# Toshi Straps??



## bristolboozer (Nov 21, 2006)

I have just taken delivery of my JSAR and am looking for a suitable leather strap for it.

I have seen these Toshi straps on the forum and think this is just the sort of thing I am looking for.

I'm just wondering where they are available from??
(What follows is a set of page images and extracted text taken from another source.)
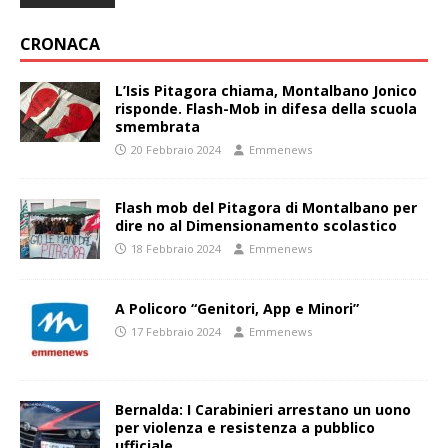
CRONACA
L’Isis Pitagora chiama, Montalbano Jonico
risponde. Flash-Mob in difesa della scuola
smembrata
20 Febbraio 2024
Emmenews
Flash mob del Pitagora di Montalbano per
dire no al Dimensionamento scolastico
18 Febbraio 2024
Emmenews
A Policoro “Genitori, App e Minori”
17 Febbraio 2024
Emmenews
Bernalda: I Carabinieri arrestano un uono
per violenza e resistenza a pubblico
ufficiale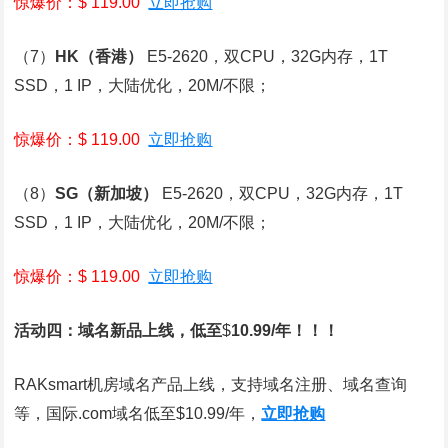
惊爆价：$ 119.00
立即抢购
（7）
HK
（香港）
E5-2620，双CPU，32G内存，1T
SSD，1 IP，大陆优化，20M/不限；
惊爆价：$ 119.00
立即抢购
（8）
SG
（新加坡）
E5-2620，双CPU，32G内存，1T
SSD，1 IP，大陆优化，20M/不限；
惊爆价：$ 119.00
立即抢购
活动四：域名新品上线，低至
$
10.99/
年！！！
RAKsmart机房域名产品上线，支持域名注册、域名查询
等，国际.com域名低至$10.99/年，
立即抢购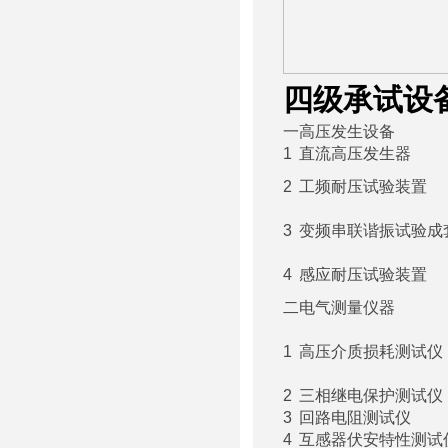
四级承试设
一
高压发生设备
1
直流高压发生器
2
工频耐压试验装置
3
变频串联谐振试验成
4
感应耐压试验装置
二
电气测量仪器
1
高压介质损耗测试仪
2
三相继电保护测试仪
3
回路电阻测试仪
4
互感器伏安特性测试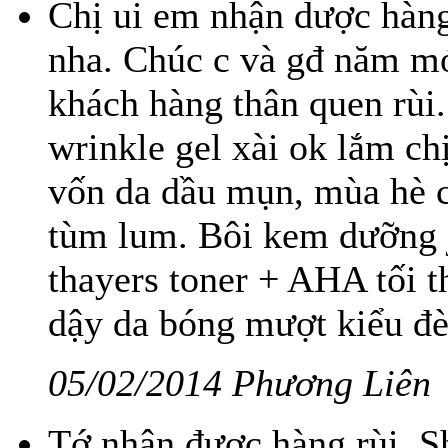
Chị ui em nhận dược hàng
nha. Chúc c và gđ năm mớ
khách hàng thân quen rùi.
wrinkle gel xài ok lắm chị
vốn da dầu mụn, mùa hè 
tùm lum. Bôi kem dưỡng j
thayers toner + AHA tối 
dậy da bóng mượt kiểu đ
05/02/2014 Phương Liên
Tớ nhận được hàng rùi. S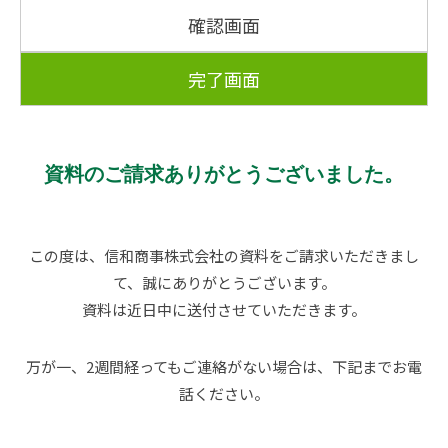
確認画面
完了画面
資料のご請求ありがとうございました。
この度は、信和商事株式会社の資料をご請求いただきまし
て、誠にありがとうございます。
資料は近日中に送付させていただきます。
万が一、2週間経ってもご連絡がない場合は、下記までお電
話ください。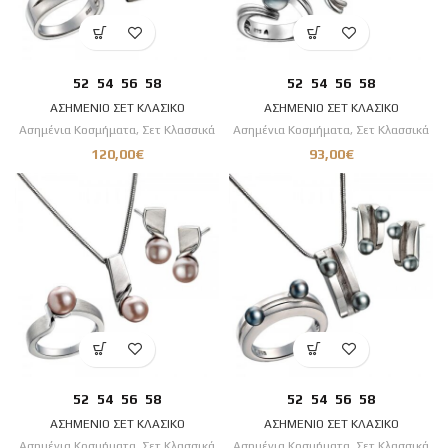
52
54
56
58
52
54
56
58
ΑΣΗΜΕΝΙΟ ΣΕΤ ΚΛΑΣΙΚΟ
ΑΣΗΜΕΝΙΟ ΣΕΤ ΚΛΑΣΙΚΟ
Ασημένια Κοσμήματα
,
Σετ Κλασσικά
Ασημένια Κοσμήματα
,
Σετ Κλασσικά
120,00
€
93,00
€
52
54
56
58
52
54
56
58
ΑΣΗΜΕΝΙΟ ΣΕΤ ΚΛΑΣΙΚΟ
ΑΣΗΜΕΝΙΟ ΣΕΤ ΚΛΑΣΙΚΟ
Ασημένια Κοσμήματα
,
Σετ Κλασσικά
Ασημένια Κοσμήματα
,
Σετ Κλασσικά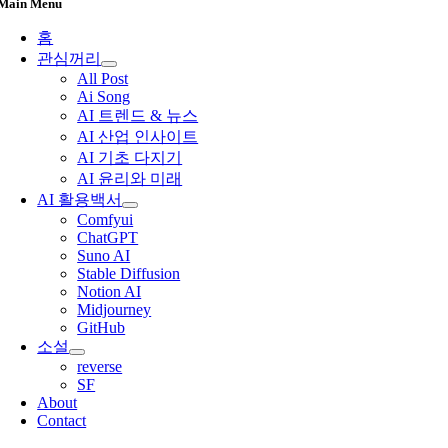
Main Menu
홈
관심꺼리
All Post
Ai Song
AI 트렌드 & 뉴스
AI 산업 인사이트
AI 기초 다지기
AI 윤리와 미래
AI 활용백서
Comfyui
ChatGPT
Suno AI
Stable Diffusion
Notion AI
Midjourney
GitHub
소설
reverse
SF
About
Contact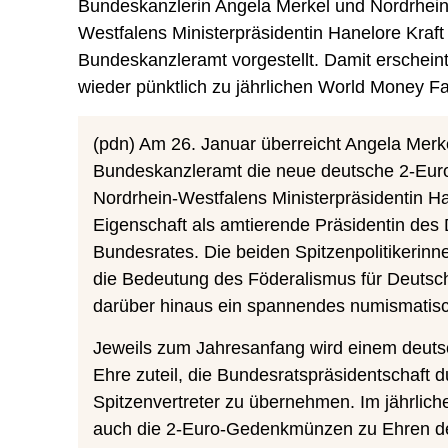
Bundeskanzlerin Angela Merkel und Nordrhein
Westfalens Ministerpräsidentin Hanelore Kraft
Bundeskanzleramt vorgestellt. Damit erschei
wieder pünktlich zu jährlichen World Money Fai
(pdn) Am 26. Januar überreicht Angela Merk
Bundeskanzleramt die neue deutsche 2-Eu
Nordrhein-Westfalens Ministerpräsidentin Han
Eigenschaft als amtierende Präsidentin des
Bundesrates. Die beiden Spitzenpolitikerinn
die Bedeutung des Föderalismus für Deutsc
darüber hinaus ein spannendes numismatisc
Jeweils zum Jahresanfang wird einem deut
Ehre zuteil, die Bundesratspräsidentschaft d
Spitzenvertreter zu übernehmen. Im jährlic
auch die 2-Euro-Gedenkmünzen zu Ehren d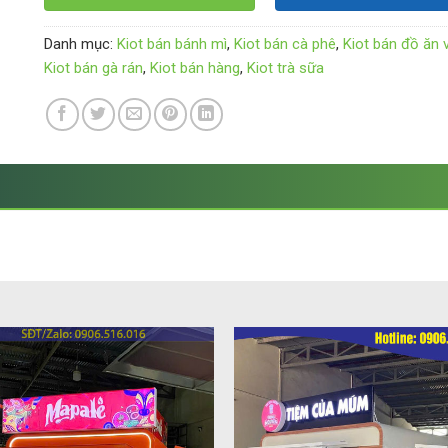
Danh mục:
Kiot bán bánh mì
,
Kiot bán cà phê
,
Kiot bán đồ ăn 
Kiot bán gà rán
,
Kiot bán hàng
,
Kiot trà sữa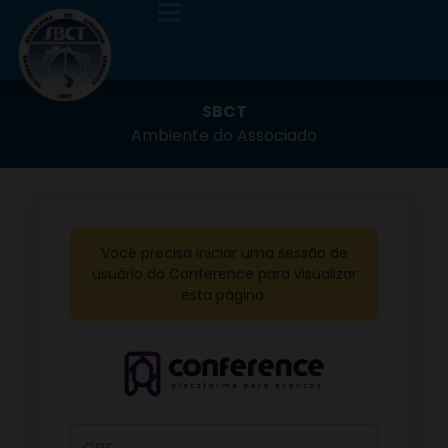
SBCT
Ambiente do Associado
Você precisa iniciar uma sessão de
usuário do Conference para visualizar
esta página.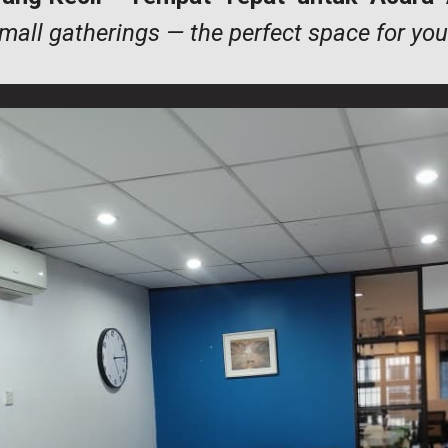
small gatherings — the perfect space for you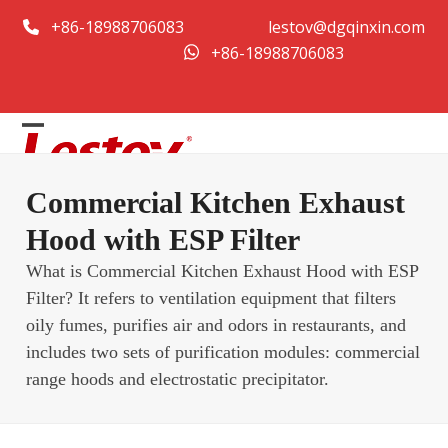
Преминаване
+86-18988706083
lestov@dgqinxin.com
към
+86-18988706083
съдържанието
Open
Close
mobile
mobile
Commercial Kitchen Exhaust
menu
menu
Hood with ESP Filter
What is Commercial Kitchen Exhaust Hood with ESP
Filter? It refers to ventilation equipment that filters
oily fumes, purifies air and odors in restaurants, and
includes two sets of purification modules: commercial
range hoods and electrostatic precipitator.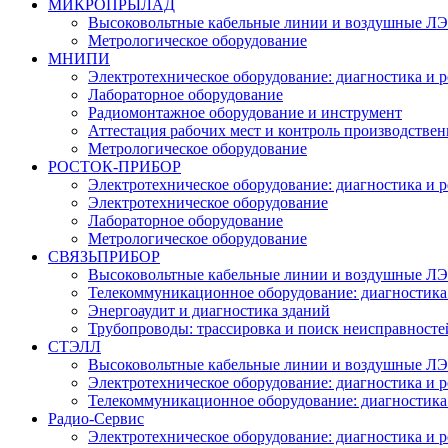
МИКРОПРЫЛАД
Высоковольтные кабельные линии и воздушные ЛЭП
Метрологическое оборудование
МНИПИ
Электротехническое оборудование: диагностика и 
Лабораторное оборудование
Радиомонтажное оборудование и инструмент
Аттестация рабочих мест и контроль производстве
Метрологическое оборудование
РОСТОК-ПРИБОР
Электротехническое оборудование: диагностика и 
Электротехническое оборудование
Лабораторное оборудование
Метрологическое оборудование
СВЯЗЬПРИБОР
Высоковольтные кабельные линии и воздушные ЛЭП
Телекоммуникационное оборудование: диагностика
Энергоаудит и диагностика зданий
Трубопроводы: трассировка и поиск неисправносте
СТЭЛЛ
Высоковольтные кабельные линии и воздушные ЛЭП
Электротехническое оборудование: диагностика и 
Телекоммуникационное оборудование: диагностика
Радио-Cервис
Электротехническое оборудование: диагностика и 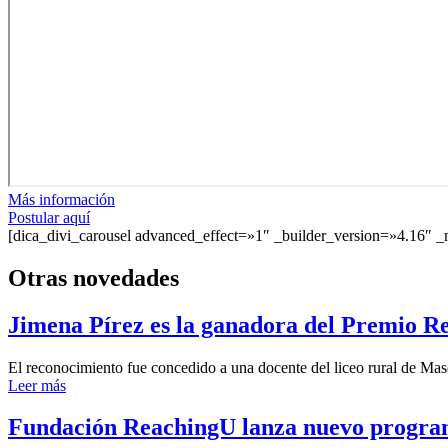
Más información
Postular aquí
[dica_divi_carousel advanced_effect=»1″ _builder_version=»4.16″ _
Otras novedades
Jimena Pírez es la ganadora del Premio R
El reconocimiento fue concedido a una docente del liceo rural de Masol
Leer más
Fundación ReachingU lanza nuevo program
Any help greatly appreciated.

Jon


----------



## strange_too (Feb 19, 2007)

Toshi's are made by Toshi here on the forum. Normally you would just PM him, however you haven't got 50 yet so the PM system doesn't work for you. So if you keep an eye out I'm sure Rich will come along soon and help you out with some contact details.


----------



## Toshi (Aug 31, 2007)

......and quick as a flash.....









Hi Jon

Drop me an email at richardbeard66(at)hotmail(dot)com and let me know the sort of thing you're looking for, and I'll see what I can suggest

Rich


----------



## strange_too (Feb 19, 2007)

Or "as if by magic a Toshi appeared"









Am I showing my age?


----------



## PaulBoy (Dec 2, 2007)

bristolboozer said:


> I have just taken delivery of my JSAR and am looking for a suitable leather strap for it.
> 
> I have seen these Toshi straps on the forum and think this is just the sort of thing I am looking for.
> 
> ...


The Toshi straps look the dogs & I'm sure will suit the Jumbo SAR - So just how big is it in the flesh









Paul

EDIT - Cancel that I've just seen your other post :*****:


----------



## andytyc (Sep 9, 2006)

I recommend them Toshi straps. I've got one and it's excellent. Fit's my Stingray perfectly.


----------



## SharkBike (Apr 15, 2005)

So, how many Toshis are there...and where are they located? (is it possible to do a map?)

Here's my first...










...but I'm in the queue for another.


----------



## jasonm (Nov 22, 2003)

Ive a couple......

No doubt the first of many..


----------



## Mutley (Apr 17, 2007)

Just one so far


----------



## VinceR (Oct 21, 2005)

Another one here ..




























Great straps for sure.


----------



## Toshi (Aug 31, 2007)

well obviously I have a couple (ish)









Here's a couple I've made recently:

_Seiko 300m Tuna_










_Enzo Mechana EMV_










Rich


----------